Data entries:

━━━━━━━━

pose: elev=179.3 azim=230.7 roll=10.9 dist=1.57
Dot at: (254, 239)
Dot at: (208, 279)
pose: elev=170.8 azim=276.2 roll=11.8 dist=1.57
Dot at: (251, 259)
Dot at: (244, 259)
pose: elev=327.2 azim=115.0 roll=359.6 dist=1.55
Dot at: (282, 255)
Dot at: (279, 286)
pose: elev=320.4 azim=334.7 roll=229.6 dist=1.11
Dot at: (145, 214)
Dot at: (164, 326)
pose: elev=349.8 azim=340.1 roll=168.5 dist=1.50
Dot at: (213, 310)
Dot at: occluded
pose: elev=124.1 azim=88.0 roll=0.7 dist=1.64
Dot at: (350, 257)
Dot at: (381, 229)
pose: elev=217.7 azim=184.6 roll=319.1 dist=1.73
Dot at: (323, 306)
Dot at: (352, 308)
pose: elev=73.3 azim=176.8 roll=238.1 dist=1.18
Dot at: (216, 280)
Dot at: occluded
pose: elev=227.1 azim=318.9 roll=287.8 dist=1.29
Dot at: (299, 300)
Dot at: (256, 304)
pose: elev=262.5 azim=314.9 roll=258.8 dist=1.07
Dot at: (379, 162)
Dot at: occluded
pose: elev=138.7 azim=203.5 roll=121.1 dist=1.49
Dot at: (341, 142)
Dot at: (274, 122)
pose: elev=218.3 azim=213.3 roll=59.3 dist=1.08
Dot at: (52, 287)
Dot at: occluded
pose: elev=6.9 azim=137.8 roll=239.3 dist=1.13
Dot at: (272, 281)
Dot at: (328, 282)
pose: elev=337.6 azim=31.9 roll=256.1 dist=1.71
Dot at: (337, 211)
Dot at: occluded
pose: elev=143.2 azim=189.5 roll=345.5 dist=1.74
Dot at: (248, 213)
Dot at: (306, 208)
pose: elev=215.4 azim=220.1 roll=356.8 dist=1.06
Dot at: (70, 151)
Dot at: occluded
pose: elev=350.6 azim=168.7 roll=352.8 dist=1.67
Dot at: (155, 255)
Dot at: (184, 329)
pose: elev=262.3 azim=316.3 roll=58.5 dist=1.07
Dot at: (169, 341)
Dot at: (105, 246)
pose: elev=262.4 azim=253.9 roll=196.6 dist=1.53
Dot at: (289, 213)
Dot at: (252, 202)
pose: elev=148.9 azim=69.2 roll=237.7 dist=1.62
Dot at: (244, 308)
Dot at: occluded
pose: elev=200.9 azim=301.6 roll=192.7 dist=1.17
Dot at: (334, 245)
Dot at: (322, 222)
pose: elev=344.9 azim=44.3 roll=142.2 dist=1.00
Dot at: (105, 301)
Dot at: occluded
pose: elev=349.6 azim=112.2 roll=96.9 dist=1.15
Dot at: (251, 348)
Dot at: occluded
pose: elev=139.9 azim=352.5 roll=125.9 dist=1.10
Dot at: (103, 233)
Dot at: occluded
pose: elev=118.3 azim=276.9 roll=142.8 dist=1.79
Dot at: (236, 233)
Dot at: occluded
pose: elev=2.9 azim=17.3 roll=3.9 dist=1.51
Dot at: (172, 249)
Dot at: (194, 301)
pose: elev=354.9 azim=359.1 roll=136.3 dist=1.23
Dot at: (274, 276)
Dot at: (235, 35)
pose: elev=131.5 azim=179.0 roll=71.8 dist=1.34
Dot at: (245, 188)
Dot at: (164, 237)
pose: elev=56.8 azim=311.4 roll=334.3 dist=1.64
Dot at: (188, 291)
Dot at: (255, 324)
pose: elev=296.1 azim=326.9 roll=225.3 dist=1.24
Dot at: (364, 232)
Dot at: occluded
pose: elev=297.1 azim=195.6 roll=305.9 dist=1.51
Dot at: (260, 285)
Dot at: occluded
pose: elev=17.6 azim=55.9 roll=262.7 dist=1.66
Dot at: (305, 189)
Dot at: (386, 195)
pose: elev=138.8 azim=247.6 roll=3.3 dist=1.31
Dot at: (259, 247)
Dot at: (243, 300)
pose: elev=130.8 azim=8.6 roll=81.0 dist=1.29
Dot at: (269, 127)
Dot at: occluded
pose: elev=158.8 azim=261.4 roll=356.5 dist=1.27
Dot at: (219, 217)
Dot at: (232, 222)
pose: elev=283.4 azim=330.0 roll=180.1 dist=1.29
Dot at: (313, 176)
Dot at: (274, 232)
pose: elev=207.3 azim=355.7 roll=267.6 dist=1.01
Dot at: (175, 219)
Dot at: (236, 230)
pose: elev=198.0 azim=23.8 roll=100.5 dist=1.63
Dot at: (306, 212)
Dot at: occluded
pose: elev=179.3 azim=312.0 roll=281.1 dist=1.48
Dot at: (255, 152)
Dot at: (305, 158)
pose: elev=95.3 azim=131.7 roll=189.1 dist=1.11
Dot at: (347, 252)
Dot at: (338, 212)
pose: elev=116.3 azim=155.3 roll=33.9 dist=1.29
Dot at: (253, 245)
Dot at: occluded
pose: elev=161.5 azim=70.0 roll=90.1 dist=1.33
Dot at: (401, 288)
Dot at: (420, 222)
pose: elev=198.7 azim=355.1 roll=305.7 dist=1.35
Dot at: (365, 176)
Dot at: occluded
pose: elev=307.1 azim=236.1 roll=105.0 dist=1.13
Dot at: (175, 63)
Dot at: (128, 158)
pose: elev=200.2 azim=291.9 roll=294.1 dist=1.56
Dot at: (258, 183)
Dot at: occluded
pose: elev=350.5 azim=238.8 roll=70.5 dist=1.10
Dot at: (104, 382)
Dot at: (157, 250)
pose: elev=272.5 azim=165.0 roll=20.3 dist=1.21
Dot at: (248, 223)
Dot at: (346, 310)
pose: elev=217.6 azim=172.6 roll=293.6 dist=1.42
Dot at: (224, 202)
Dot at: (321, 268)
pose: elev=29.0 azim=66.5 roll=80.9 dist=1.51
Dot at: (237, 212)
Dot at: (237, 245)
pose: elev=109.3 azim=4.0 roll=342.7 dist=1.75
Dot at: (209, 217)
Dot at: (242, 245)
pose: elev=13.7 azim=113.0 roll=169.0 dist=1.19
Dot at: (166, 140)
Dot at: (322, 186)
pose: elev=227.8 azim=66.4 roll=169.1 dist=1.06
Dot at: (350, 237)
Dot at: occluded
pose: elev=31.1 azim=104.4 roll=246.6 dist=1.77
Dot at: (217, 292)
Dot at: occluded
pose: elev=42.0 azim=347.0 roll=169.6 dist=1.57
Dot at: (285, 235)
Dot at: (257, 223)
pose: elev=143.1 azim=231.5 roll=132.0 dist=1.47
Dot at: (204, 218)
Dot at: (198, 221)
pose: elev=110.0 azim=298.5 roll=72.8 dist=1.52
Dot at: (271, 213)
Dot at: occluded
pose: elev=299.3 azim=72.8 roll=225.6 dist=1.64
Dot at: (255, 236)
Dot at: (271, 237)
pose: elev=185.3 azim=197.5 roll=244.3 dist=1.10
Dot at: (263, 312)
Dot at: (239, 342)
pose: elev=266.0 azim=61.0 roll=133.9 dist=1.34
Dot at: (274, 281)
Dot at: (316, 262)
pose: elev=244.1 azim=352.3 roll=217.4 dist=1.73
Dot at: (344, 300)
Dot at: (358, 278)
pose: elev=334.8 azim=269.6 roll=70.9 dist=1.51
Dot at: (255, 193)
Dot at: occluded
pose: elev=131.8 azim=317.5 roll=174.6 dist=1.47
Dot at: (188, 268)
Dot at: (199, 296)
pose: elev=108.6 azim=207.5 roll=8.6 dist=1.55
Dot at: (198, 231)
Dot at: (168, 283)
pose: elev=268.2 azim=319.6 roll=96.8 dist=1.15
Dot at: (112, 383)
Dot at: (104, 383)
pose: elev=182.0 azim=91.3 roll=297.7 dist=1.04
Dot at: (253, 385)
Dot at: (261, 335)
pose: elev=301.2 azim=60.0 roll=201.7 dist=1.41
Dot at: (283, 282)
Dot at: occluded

━━━━━━━━

### Job
Lay out as a numbered list the lines starting with the one containing "pose: elev=217.7 azim=184.6" and ending with the one containing "Dot at: (252, 202)", both included, with blank lines left out.

### Final result
1. pose: elev=217.7 azim=184.6 roll=319.1 dist=1.73
2. Dot at: (323, 306)
3. Dot at: (352, 308)
4. pose: elev=73.3 azim=176.8 roll=238.1 dist=1.18
5. Dot at: (216, 280)
6. Dot at: occluded
7. pose: elev=227.1 azim=318.9 roll=287.8 dist=1.29
8. Dot at: (299, 300)
9. Dot at: (256, 304)
10. pose: elev=262.5 azim=314.9 roll=258.8 dist=1.07
11. Dot at: (379, 162)
12. Dot at: occluded
13. pose: elev=138.7 azim=203.5 roll=121.1 dist=1.49
14. Dot at: (341, 142)
15. Dot at: (274, 122)
16. pose: elev=218.3 azim=213.3 roll=59.3 dist=1.08
17. Dot at: (52, 287)
18. Dot at: occluded
19. pose: elev=6.9 azim=137.8 roll=239.3 dist=1.13
20. Dot at: (272, 281)
21. Dot at: (328, 282)
22. pose: elev=337.6 azim=31.9 roll=256.1 dist=1.71
23. Dot at: (337, 211)
24. Dot at: occluded
25. pose: elev=143.2 azim=189.5 roll=345.5 dist=1.74
26. Dot at: (248, 213)
27. Dot at: (306, 208)
28. pose: elev=215.4 azim=220.1 roll=356.8 dist=1.06
29. Dot at: (70, 151)
30. Dot at: occluded
31. pose: elev=350.6 azim=168.7 roll=352.8 dist=1.67
32. Dot at: (155, 255)
33. Dot at: (184, 329)
34. pose: elev=262.3 azim=316.3 roll=58.5 dist=1.07
35. Dot at: (169, 341)
36. Dot at: (105, 246)
37. pose: elev=262.4 azim=253.9 roll=196.6 dist=1.53
38. Dot at: (289, 213)
39. Dot at: (252, 202)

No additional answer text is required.